• Objective:
How would the caramelized onion tart recipe below go on after its last sentence? Continue it from that point.

===== Passage provided =====

As many of you know, I despise the term “fusion.” On one hand, it too often translates as taking a poor dish and adding Asian flavors to it. Which results in an even worse dish.

On the other hand, most cuisines are, by the very nature of how they came about, fusions. Various influences---ranging from growing conditions to foreign invasion---determine the hall marks of any particular cuisine; the ingredients used, the techniques employed, etc.

Sometimes, however, there’s no other way of describing the combination of influences that produce a dish. So it is with this one; Ana Sortun’s fusion of the Alsatian Flammekuchen with her beloved Turkish flavors.

I’ve modified her recipe slightly, so this is how I make

Caramelized Onion Tarts with Poppy Seeds, Bacon, and Dates

6 slices bacon or equivalent slab bacon cut in lardoons
2 tbls butter
1 tbls olive oil
2 medium onions, thinly sliced (I prefer red onions for this dish)
2 tbls white wine
Salt and pepper to taste
2 tsp poppy seeds
2-3 sprigs thyme, leaves removed and chopped fine
½ recipe Crick-Crack dough (see below) or tart dough of choice
Flour for dusting
1 cup crème fraiche, divided use
3 pitted dates cut in slivers
Watercress sprigs for garnish

Makes six appetizer tarts.

Render the bacon in a large skillet over medium-low heat until crisp. Drain the bacon on paper towels and set aside. Discard the fat.

Wipe the skillet, leaving some bacon fat behind. Heat the butter and oil until butter begins to brown. Add the onions and increase the heat to high. Cook, shaking the pan from time to time, for about 7 minutes, until the onions become limp and translucent. Reduce heat to medium and continue cooking, while stirring, for about 15 minutes until they are soft and just beginning to brown.

Stir in the wine and continue cooking for a few more minutes. Season with salt and pepper. Stir in the poppy seeds, half the crème fraiche and thyme. Remove from heat and set aside to cool.

Preheat oven to 350F.

===== Given entries =====

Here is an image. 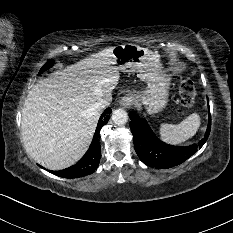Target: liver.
I'll use <instances>...</instances> for the list:
<instances>
[{"label":"liver","instance_id":"liver-1","mask_svg":"<svg viewBox=\"0 0 233 233\" xmlns=\"http://www.w3.org/2000/svg\"><path fill=\"white\" fill-rule=\"evenodd\" d=\"M113 47L55 71L30 90L22 109L26 152L39 164L60 170L76 163L91 144L100 111L119 83Z\"/></svg>","mask_w":233,"mask_h":233}]
</instances>
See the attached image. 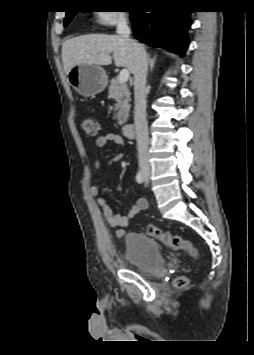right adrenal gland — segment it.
<instances>
[{
    "instance_id": "right-adrenal-gland-1",
    "label": "right adrenal gland",
    "mask_w": 254,
    "mask_h": 355,
    "mask_svg": "<svg viewBox=\"0 0 254 355\" xmlns=\"http://www.w3.org/2000/svg\"><path fill=\"white\" fill-rule=\"evenodd\" d=\"M157 56H154L153 58L150 57V55H147V60H148V65H149V70L152 71L154 68V64L156 61Z\"/></svg>"
}]
</instances>
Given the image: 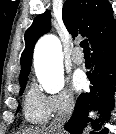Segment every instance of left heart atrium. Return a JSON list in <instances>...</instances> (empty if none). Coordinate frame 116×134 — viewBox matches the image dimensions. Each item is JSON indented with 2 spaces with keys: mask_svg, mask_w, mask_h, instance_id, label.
Masks as SVG:
<instances>
[{
  "mask_svg": "<svg viewBox=\"0 0 116 134\" xmlns=\"http://www.w3.org/2000/svg\"><path fill=\"white\" fill-rule=\"evenodd\" d=\"M86 84V79L83 73L77 71L72 77V85L75 90H81Z\"/></svg>",
  "mask_w": 116,
  "mask_h": 134,
  "instance_id": "1",
  "label": "left heart atrium"
}]
</instances>
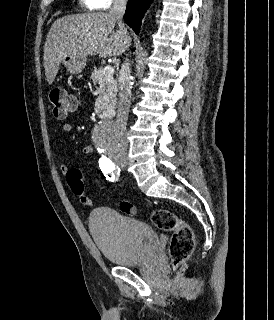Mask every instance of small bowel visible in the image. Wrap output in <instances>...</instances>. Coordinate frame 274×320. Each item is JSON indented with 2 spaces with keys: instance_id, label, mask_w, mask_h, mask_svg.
Masks as SVG:
<instances>
[{
  "instance_id": "c3829d8e",
  "label": "small bowel",
  "mask_w": 274,
  "mask_h": 320,
  "mask_svg": "<svg viewBox=\"0 0 274 320\" xmlns=\"http://www.w3.org/2000/svg\"><path fill=\"white\" fill-rule=\"evenodd\" d=\"M62 129L65 133H71L73 131V125L71 123H64L62 126ZM93 151H94L93 146H86L82 150V152L84 154H91ZM59 169L62 173H67V171L69 170V168L66 164H61ZM80 201L86 205H91V203H92L91 199L88 197H86L84 200L80 199Z\"/></svg>"
}]
</instances>
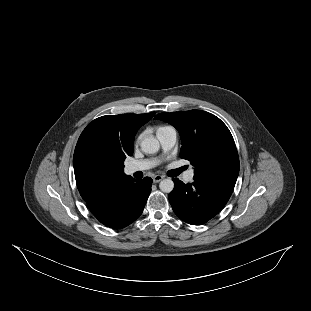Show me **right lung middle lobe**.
I'll use <instances>...</instances> for the list:
<instances>
[{"mask_svg":"<svg viewBox=\"0 0 311 311\" xmlns=\"http://www.w3.org/2000/svg\"><path fill=\"white\" fill-rule=\"evenodd\" d=\"M82 153L89 160H100L108 155V147L101 139L91 138L84 143Z\"/></svg>","mask_w":311,"mask_h":311,"instance_id":"dd1d6c3e","label":"right lung middle lobe"}]
</instances>
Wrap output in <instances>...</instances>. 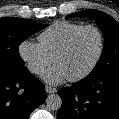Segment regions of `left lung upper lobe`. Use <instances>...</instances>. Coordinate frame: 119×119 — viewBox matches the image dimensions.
<instances>
[{
  "mask_svg": "<svg viewBox=\"0 0 119 119\" xmlns=\"http://www.w3.org/2000/svg\"><path fill=\"white\" fill-rule=\"evenodd\" d=\"M75 16L94 19L104 35L102 55L90 75H109L119 71V24L106 13L96 10H84L68 17Z\"/></svg>",
  "mask_w": 119,
  "mask_h": 119,
  "instance_id": "left-lung-upper-lobe-1",
  "label": "left lung upper lobe"
}]
</instances>
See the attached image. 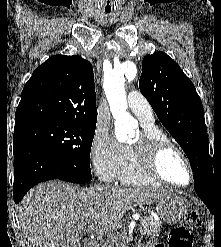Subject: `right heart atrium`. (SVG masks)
<instances>
[{"label": "right heart atrium", "instance_id": "d8ad5b80", "mask_svg": "<svg viewBox=\"0 0 221 247\" xmlns=\"http://www.w3.org/2000/svg\"><path fill=\"white\" fill-rule=\"evenodd\" d=\"M123 145L107 130L98 128L89 149V159L94 173L103 181L118 178L122 163Z\"/></svg>", "mask_w": 221, "mask_h": 247}]
</instances>
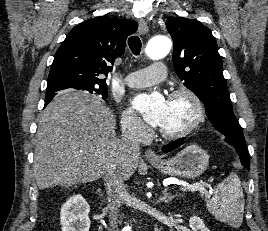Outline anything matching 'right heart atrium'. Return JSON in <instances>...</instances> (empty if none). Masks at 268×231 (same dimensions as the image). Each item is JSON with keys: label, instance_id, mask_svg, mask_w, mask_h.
<instances>
[{"label": "right heart atrium", "instance_id": "obj_1", "mask_svg": "<svg viewBox=\"0 0 268 231\" xmlns=\"http://www.w3.org/2000/svg\"><path fill=\"white\" fill-rule=\"evenodd\" d=\"M121 123L123 130L135 138H140L146 130L142 121L129 109H124L121 113Z\"/></svg>", "mask_w": 268, "mask_h": 231}]
</instances>
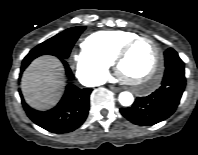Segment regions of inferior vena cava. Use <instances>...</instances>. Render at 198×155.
Returning a JSON list of instances; mask_svg holds the SVG:
<instances>
[{"mask_svg":"<svg viewBox=\"0 0 198 155\" xmlns=\"http://www.w3.org/2000/svg\"><path fill=\"white\" fill-rule=\"evenodd\" d=\"M81 83L88 87H94L104 84V80L98 78H87L81 81Z\"/></svg>","mask_w":198,"mask_h":155,"instance_id":"1","label":"inferior vena cava"}]
</instances>
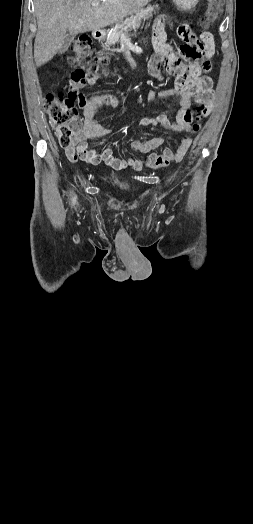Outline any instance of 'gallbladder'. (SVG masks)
<instances>
[{
	"mask_svg": "<svg viewBox=\"0 0 253 524\" xmlns=\"http://www.w3.org/2000/svg\"><path fill=\"white\" fill-rule=\"evenodd\" d=\"M74 39V34L72 33H69L67 34V36L65 37L60 49H59V53H64L65 51H67V49L69 48V45L70 43L72 42V40Z\"/></svg>",
	"mask_w": 253,
	"mask_h": 524,
	"instance_id": "obj_1",
	"label": "gallbladder"
}]
</instances>
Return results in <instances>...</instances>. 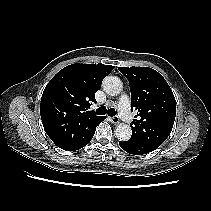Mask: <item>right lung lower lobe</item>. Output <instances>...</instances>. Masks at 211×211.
<instances>
[{
	"mask_svg": "<svg viewBox=\"0 0 211 211\" xmlns=\"http://www.w3.org/2000/svg\"><path fill=\"white\" fill-rule=\"evenodd\" d=\"M103 120H104V118L101 121H103ZM95 130H96V127L93 129V131L88 135V137L84 140V142L76 150L86 146L91 141V139L95 133Z\"/></svg>",
	"mask_w": 211,
	"mask_h": 211,
	"instance_id": "obj_1",
	"label": "right lung lower lobe"
}]
</instances>
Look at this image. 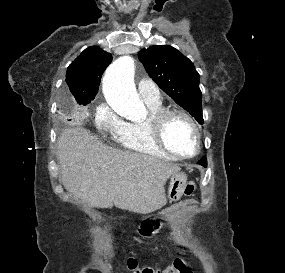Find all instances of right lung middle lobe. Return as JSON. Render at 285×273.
<instances>
[{"label": "right lung middle lobe", "mask_w": 285, "mask_h": 273, "mask_svg": "<svg viewBox=\"0 0 285 273\" xmlns=\"http://www.w3.org/2000/svg\"><path fill=\"white\" fill-rule=\"evenodd\" d=\"M88 103H84V104H82V105H87Z\"/></svg>", "instance_id": "obj_1"}]
</instances>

=====

• Result of the exercise:
Roll out the Crick-Crack dough, dusting with plenty of flour on both sides. Keep rolling and dusting with just enough flour so the dough doesn’t stick to the board or the pin, until the dough is 1/8 to ¼ inch thick. Using a small glass bowl or round cutter with 4-5 inch diameter, cut out six rounds.

Top each round with a heaping tablespoon of the onion mixture, leaving a one-inch border all around. Divide the lardoons and date slivers equally among the six rounds.

Fold the edges of the pastry up over the onions in a free form overlapping fashion. Each tart should be open in the center and 1/3 covered with the overlapping dough. Transfer to a baking sheet and bake for 20-25 minutes until golden brown. Serve warm, topped with a dollop of crème fraiche and garnished with watercress.

Crick-Crack Dough

Crick Cracks are a Turkish style cracker. The dough is rolled very thin (1/16 inch), docked with a fork, and cut into three-inch squares before baking. Rolled thicker, it’s an ideal dough for savory tarts.

1 ½ cups flour plus ½-3/4 cups for rolling out the dough
½ cup cornmeal
1 tbls sugar
½ tsp salt
10 tbls cold, unsalted butter, cut in ½-inch cubes
¾ cup buttermilk

Combine the flour, cornmeal, sugar, salt, and butter in the mixing bowl of a stand mixer or a large bowl. Using the paddle attachment or an electric mixer, mix the ingredients on low speed until the butter breaks down into pea sized pieces. Pour in the buttermilk and mix again until it is just combined. The dough will come together quickly and will be a little wet.

Wrap the dough in plastic film, pressing it flat until about an inch thick. Chill the dough for at least three hours or overnight.

Use half the recipe to make the tarts.

To make crackers, divide the second half into two pieces. Roll each out, using lots of flour for dusting, to form rectangles roughly 12 x 15 inches, about 1/16 inch thick. Transfer the pastry sheets to parchment-lined baking trays. Cover with additional parchment paper and chill at least one hour.

Preheat oven to 350F.

Dock the pastry sheets with a fork to prevent them from rising and bubbling. Using a ruler and pizza cutter, divide the pastry sheets into 3-inch squares.

In a bowl combine ½ tablespoon sesame seeds, 1 teaspoon poppy seeds, 1 teaspoon nigella seeds, and ½ tsp salt.

Using a pastry brush, moisten each sheet of cut crackers lightly with water and then sprinkle each evenly with the seed mixture.

Place the trays in the oven and reduce temperature to 325F. Bake them for 8 minutes and rotate the pans. Continue baking for another 10-15 minutes until lightly browned.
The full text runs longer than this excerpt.